Though Southwest Airlines (NYSE: LUV) and other airline and travel shares were hit hard today in the wake of the Paris terrorist attacks, the slump is temporary and to be expected.

In other words, don’t rush to dump LUV or any of the other travel companies affected by the deadly attacks.

Travel stocks worldwide are under pressure from the trickle-down effects of the terrorist attacks that killed at least 132 in Paris. Air France (EPA:AF), Delta Airlines (NYSE:DAL) and Carnival Corp. (NYSE:CCL) are just a few companies feeling the sting.

At times like these, travelers are worried about possible attacks in other countries, and the travel sector will feel this.

There will definitely be a negative psychological impact in the short term in tourism-related sectors. Airlines are particularly affected,” said Haitong Securities analyst Zhang Qi, according to Bloomberg.

 

Once this slump passes, Southwest Airlines could keep climbing.

Many investors watched the news over the summer about Southwest Airlines and stayed away from its stock.

First, it was about its new agreement with the flight attendants’ union. That agreement brought the stock down from a 12-month high of almost $47 to just $32.

Then, some worried it would have a similar fight with its pilots.

Now—temporary, terror-induced dive aside—things are looking up.

Thanks to careful planning, lower fuel prices, and that little AirTran merger, the stock is looking like one to pick up now.

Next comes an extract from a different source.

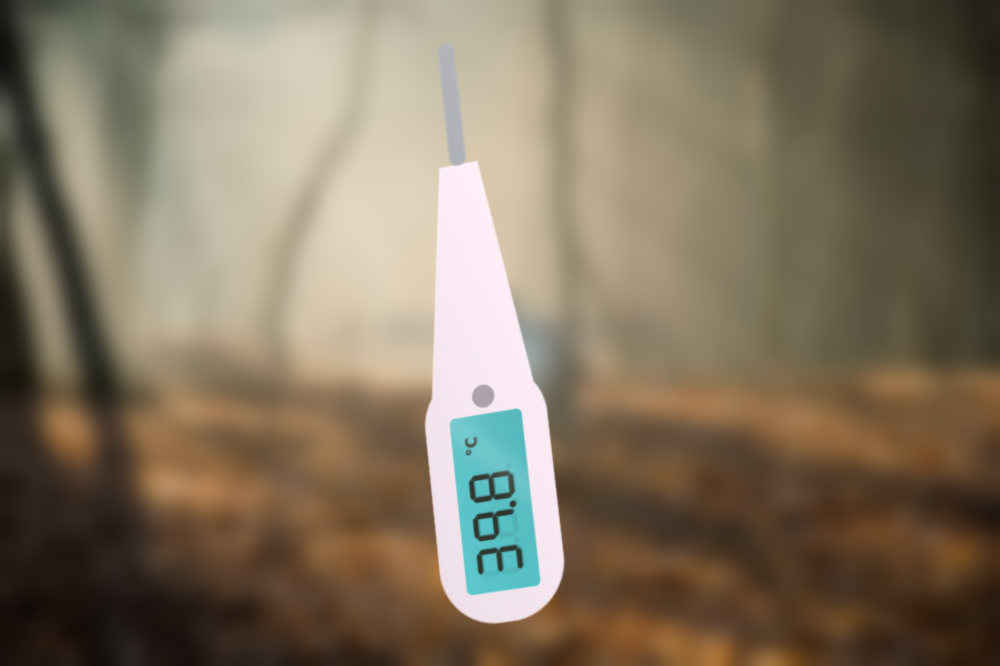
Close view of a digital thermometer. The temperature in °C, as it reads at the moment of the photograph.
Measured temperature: 39.8 °C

Since the labor agreement kerfuffle, the stock has been flying high.

In fact, those kinds of agreements, help with certainty.

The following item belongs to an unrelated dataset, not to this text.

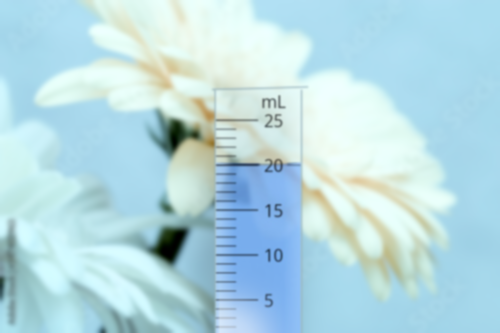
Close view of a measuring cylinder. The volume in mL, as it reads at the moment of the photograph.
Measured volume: 20 mL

Now, with a solid base, the airline was able to budget well going forward, which makes a difference for this airline, as staffing is its greatest expense.

The other great expense? Fuel.

This year, though, fuel is so cheap some are expecting to see a 16 percent drop in the cost of airline tickets. That means more people will fly, and that means more full 737s for Southwest.

And, in case you forget, it costs almost as much to fly an empty seat as it does one with a paying passenger, so revenues are likely to go up in the fourth quarter, as well.

Two other factors are also set to improve the company’s fortunes.

Southwest won big when it fought the Wright Amendment. That amendment, a federal law, was designed to protect the airport in Dallas that Southwest didn’t fly to. It also forced Southwest to make extra stops in several low-volume cities.

Now that amendment is dead, and for the last year, Southwest has been able to reap huge cost benefits from the expiration.

It’s no longer constrained at Love Field, and it’s not forced to stop in low-margin cities. It’s also adding flights to major destinations—three times as many—from Dallas.

The other major factor is its AirTran Airways merger. Though it took a long time, and many dumped the stock waiting for Southwest to fully integrate the AirTran planes and personnel, its economies of scale are now showing from that merger.

Also, the merger allowed Southwest to enter smaller markets it hadn’t been serving, with a fleet of planes that was specifically designed for that.

The world will grow stronger following the Paris tragedy. Global citizens won’t take kindly to limited travel access for long. Change is coming.

The travel sector will recover, and with it Southwest Airlines—and likely in a big way.

Indeed, in 2016, it seems the only thing missing from a stock certificate marked LUV is a bag of peanuts.